▶ **Exercise**: Exactly the lines below starting at the line with "siempre fue mejor." and ending at the line with "盛食咖哩~嘉義咖哩推薦，香濃印度香" are wanted, with both ends included. Leave out the pictures and add no other lines.
#### Supplied information
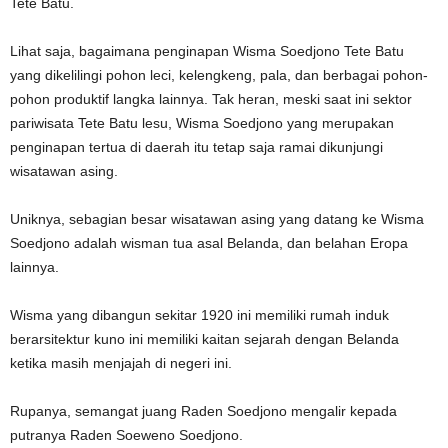
Tete Batu.
Lihat saja, bagaimana penginapan Wisma Soedjono Tete Batu
yang dikelilingi pohon leci, kelengkeng, pala, dan berbagai pohon-
pohon produktif langka lainnya. Tak heran, meski saat ini sektor
pariwisata Tete Batu lesu, Wisma Soedjono yang merupakan
penginapan tertua di daerah itu tetap saja ramai dikunjungi
wisatawan asing.
Uniknya, sebagian besar wisatawan asing yang datang ke Wisma
Soedjono adalah wisman tua asal Belanda, dan belahan Eropa
lainnya.
Wisma yang dibangun sekitar 1920 ini memiliki rumah induk
berarsitektur kuno ini memiliki kaitan sejarah dengan Belanda
ketika masih menjajah di negeri ini.
Rupanya, semangat juang Raden Soedjono mengalir kepada
putranya Raden Soeweno Soedjono.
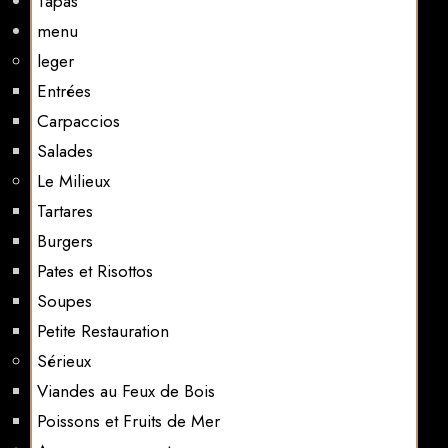
Tapas
menu
leger
Entrées
Carpaccios
Salades
Le Milieux
Tartares
Burgers
Pates et Risottos
Soupes
Petite Restauration
Sérieux
Viandes au Feux de Bois
Poissons et Fruits de Mer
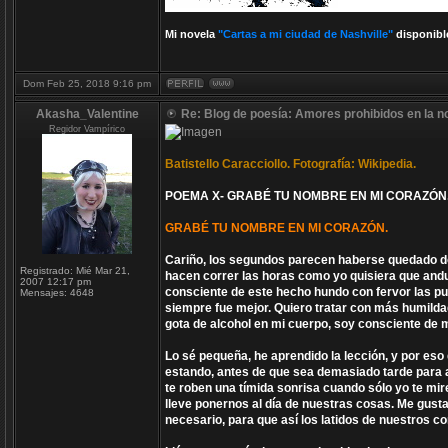
Mi novela
"Cartas a mi ciudad de Nashville"
disponibl
Dom Feb 25, 2018 9:16 pm
Akasha_Valentine
Re: Blog de poesía: Amores prohibidos en la n
Regidor Vampírico
Batistello Caracciollo. Fotografía: Wikipedia.
POEMA X- GRABÉ TU NOMBRE EN MI CORAZÓN
GRABÉ TU NOMBRE EN MI CORAZÓN.
Cariño, los segundos parecen haberse quedado dor
Registrado:
Mié Mar 21,
hacen correr las horas como yo quisiera que and
2007 12:17 pm
consciente de este hecho hundo con fervor las p
Mensajes:
4648
siempre fue mejor. Quiero tratar con más humilda
gota de alcohol en mi cuerpo, soy consciente de m
Lo sé pequeña, he aprendido la lección, y por eso
estando, antes de que sea demasiado tarde para a
te roben una tímida sonrisa cuando sólo yo te mir
lleve ponernos al día de nuestras cosas. Me gust
necesario, para que así los latidos de nuestros 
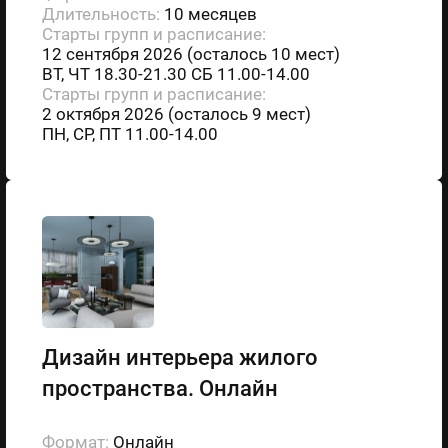
Длительность:
10 месяцев
Старты групп и расписание:
12 сентября 2026 (осталось 10 мест)
ВТ, ЧТ 18.30-21.30 СБ 11.00-14.00
Старты групп и расписание:
2 октября 2026 (осталось 9 мест)
ПН, СР, ПТ 11.00-14.00
Дизайн интерьера жилого
пространства. Онлайн
Формат:
Онлайн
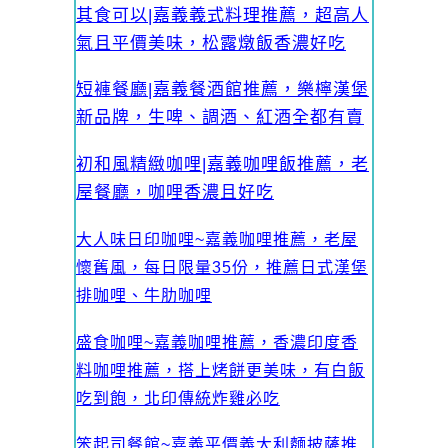
其食可以|嘉義義式料理推薦，超高人
氣且平價美味，松露燉飯香濃好吃
短褲餐廳|嘉義餐酒館推薦，樂檸漢堡
新品牌，生啤、調酒、紅酒全都有賣
初和風精緻咖哩|嘉義咖哩飯推薦，老
屋餐廳，咖哩香濃且好吃
大人味日印咖哩~嘉義咖哩推薦，老屋
懷舊風，每日限量35份，推薦日式漢堡
排咖哩、牛肋咖哩
盛食咖哩~嘉義咖哩推薦，香濃印度香
料咖哩推薦，搭上烤餅更美味，有白飯
吃到飽，北印傳統炸雞必吃
笨起司餐館~嘉義平價義大利麵披薩推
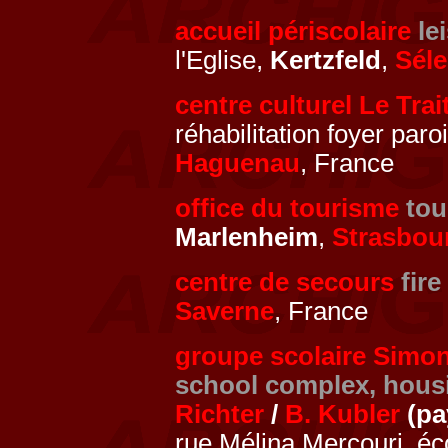
accueil périscolaire
le
l'Eglise,
Kertzfeld
,
Séle
centre culturel Le Trai
réhabilitation foyer par
Haguenau
, France
office du tourisme
tou
Marlenheim
,
Strasbou
centre de secours
fire
Saverne
, France
groupe scolaire Simon
school complex, housi
Richter
/
B. Kubler
(pa
rue Mélina Mercouri, éc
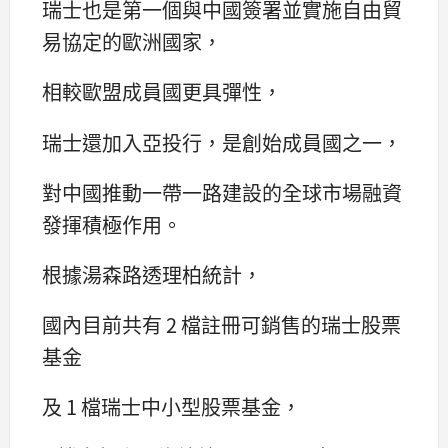
瑞士也是第一個與中國簽署並實施自由貿
易協定的歐洲國家，
相較歐盟成員國更具彈性，
瑞士還加入亞投行，是創始成員國之一，
對中國推動一帶一路建設的全球市場融資
發揮積極作用。
根據湯森路透理柏統計，
國內目前共有 2 檔註冊可銷售的瑞士股票
基金
及 1 檔瑞士中小型股票基金，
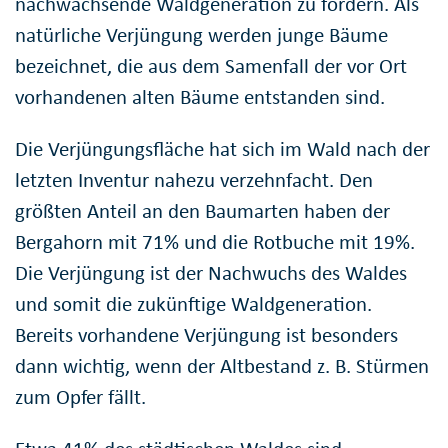
nachwachsende Waldgeneration zu fördern. Als
natürliche Verjüngung werden junge Bäume
bezeichnet, die aus dem Samenfall der vor Ort
vorhandenen alten Bäume entstanden sind.
Die Verjüngungsfläche hat sich im Wald nach der
letzten Inventur nahezu verzehnfacht. Den
größten Anteil an den Baumarten haben der
Bergahorn mit 71% und die Rotbuche mit 19%.
Die Verjüngung ist der Nachwuchs des Waldes
und somit die zukünftige Waldgeneration.
Bereits vorhandene Verjüngung ist besonders
dann wichtig, wenn der Altbestand z. B. Stürmen
zum Opfer fällt.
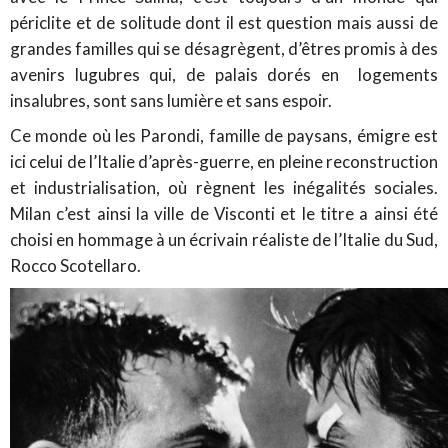
périclite et de solitude dont il est question mais aussi de
grandes familles qui se désagrègent, d’êtres promis à des
avenirs lugubres qui, de palais dorés en logements
insalubres, sont sans lumière et sans espoir.
Ce monde où les Parondi, famille de paysans, émigre est
ici celui de l’Italie d’après-guerre, en pleine reconstruction
et industrialisation, où règnent les inégalités sociales.
Milan c’est ainsi la ville de Visconti et le titre a ainsi été
choisi en hommage à un écrivain réaliste de l’Italie du Sud,
Rocco Scotellaro.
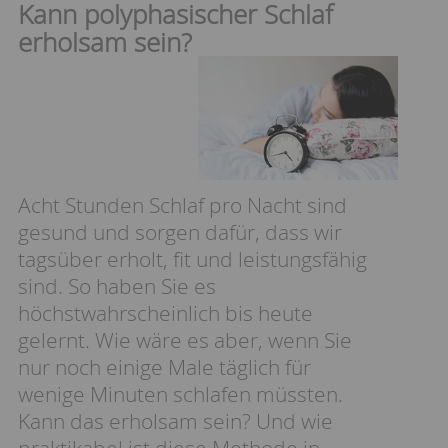
Kann polyphasischer Schlaf
erholsam sein?
Acht Stunden Schlaf pro Nacht sind
gesund und sorgen dafür, dass wir
tagsüber erholt, fit und leistungsfähig
sind. So haben Sie es
höchstwahrscheinlich bis heute
gelernt. Wie wäre es aber, wenn Sie
nur noch einige Male täglich für
wenige Minuten schlafen müssten.
Kann das erholsam sein? Und wie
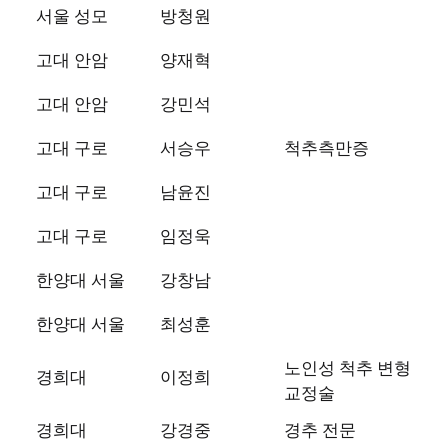
서울 성모
방청원
고대 안암
양재혁
고대 안암
강민석
고대 구로
서승우
척추측만증
고대 구로
남윤진
고대 구로
임정욱
한양대 서울
강창남
한양대 서울
최성훈
노인성 척추 변형
경희대
이정희
교정술
경희대
강경중
경추 전문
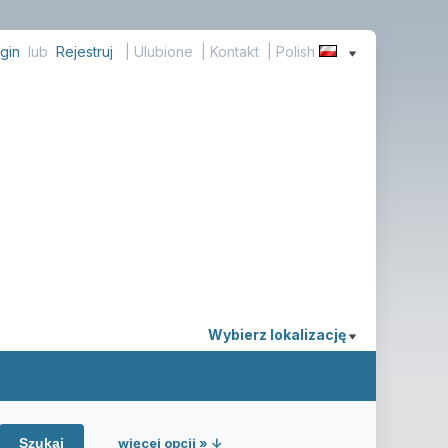
gin
lub
Rejestruj
|
Ulubione
|
Kontakt
| Polish
Wybierz lokalizację
więcej opcji » ↓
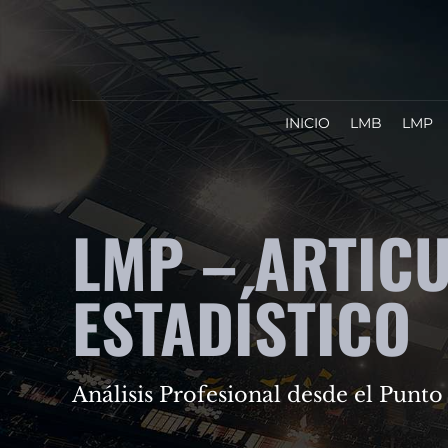
INICIO
LMB
LMP
LMP – ARTIC
ESTADÍSTICO
Análisis Profesional desde el Punto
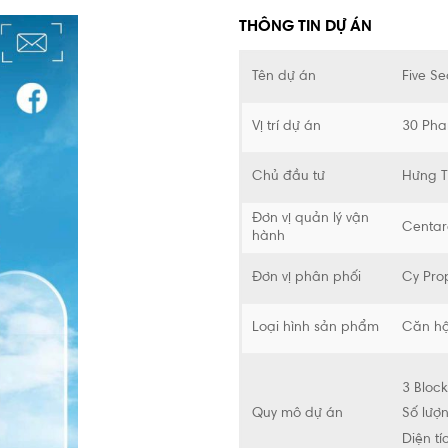
THÔNG TIN DỰ ÁN
Tên dự án
Five S
Vị trí dự án
30 Pha
Chủ đầu tư
Hưng T
Đơn vị quản lý vận
Centar
hành
Đơn vị phân phối
Cy Pro
Loại hình sản phẩm
Căn hộ
3 Bloc
Quy mô dự án
Số lượ
Diện t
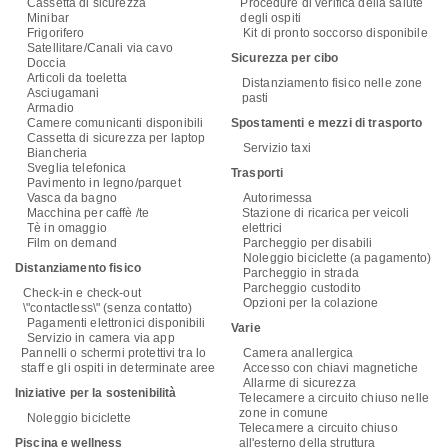
Cassetta di sicurezza
Procedure di verifica della salute
Minibar
degli ospiti
Frigorifero
Kit di pronto soccorso disponibile
Satellitare/Canali via cavo
Sicurezza per cibo
Doccia
Articoli da toeletta
Distanziamento fisico nelle zone
Asciugamani
pasti
Armadio
Camere comunicanti disponibili
Spostamenti e mezzi di trasporto
Cassetta di sicurezza per laptop
Servizio taxi
Biancheria
Sveglia telefonica
Trasporti
Pavimento in legno/parquet
Vasca da bagno
Autorimessa
Macchina per caffè /te
Stazione di ricarica per veicoli
Tè in omaggio
elettrici
Film on demand
Parcheggio per disabili
Noleggio biciclette (a pagamento)
Distanziamento fisico
Parcheggio in strada
Parcheggio custodito
Check-in e check-out
Opzioni per la colazione
\"contactless\" (senza contatto)
Pagamenti elettronici disponibili
Varie
Servizio in camera via app
Pannelli o schermi protettivi tra lo
Camera anallergica
staff e gli ospiti in determinate aree
Accesso con chiavi magnetiche
Allarme di sicurezza
Iniziative per la sostenibilità
Telecamere a circuito chiuso nelle
zone in comune
Noleggio biciclette
Telecamere a circuito chiuso
Piscina e wellness
all'esterno della struttura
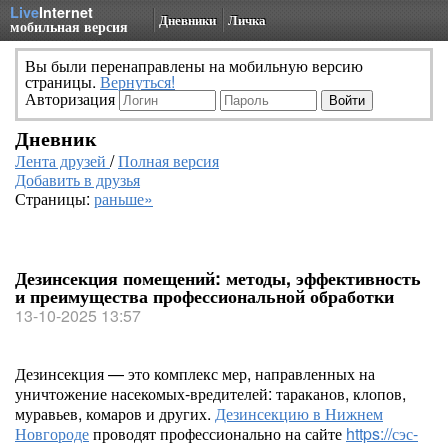
Live
Internet
Дневники
Личка
мобильная версия
Вы были перенаправлены на мобильную версию
страницы.
Вернуться!
Авторизация
Дневник
Лента друзей
/
Полная версия
Добавить в друзья
Страницы:
раньше»
Дезинсекция помещений: методы, эффективность
и преимущества профессиональной обработки
13-10-2025 13:57
Дезинсекция — это комплекс мер, направленных на
уничтожение насекомых-вредителей: тараканов, клопов,
муравьев, комаров и других.
Дезинсекцию в Нижнем
Новгороде
проводят профессионально на сайте
https://сэс-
########
▶ **Completed exercise**:
siempre fue mejor. Quiero tratar con más humilda
gota de alcohol en mi cuerpo, soy consciente de m
Lo sé pequeña, he aprendido la lección, y por eso
estando, antes de que sea demasiado tarde para a
te roben una tímida sonrisa cuando sólo yo te mir
lleve ponernos al día de nuestras cosas. Me gust
necesario, para que así los latidos de nuestros 
Длительность:
10 месяцев
Старты групп и расписание:
12 сентября 2026 (осталось 10 мест)
ВТ, ЧТ 18.30-21.30 СБ 11.00-14.00
Старты групп и расписание:
2 октября 2026 (осталось 9 мест)
ПН, СР, ПТ 11.00-14.00
Дизайн интерьера жилого
пространства. Онлайн
Формат:
Онлайн
其食可以|嘉義義式料理推薦，超高人
氣且平價美味，松露燉飯香濃好吃
短褲餐廳|嘉義餐酒館推薦，樂檸漢堡
新品牌，生啤、調酒、紅酒全都有賣
初和風精緻咖哩|嘉義咖哩飯推薦，老
屋餐廳，咖哩香濃且好吃
大人味日印咖哩~嘉義咖哩推薦，老屋
懷舊風，每日限量35份，推薦日式漢堡
排咖哩、牛肋咖哩
盛食咖哩~嘉義咖哩推薦，香濃印度香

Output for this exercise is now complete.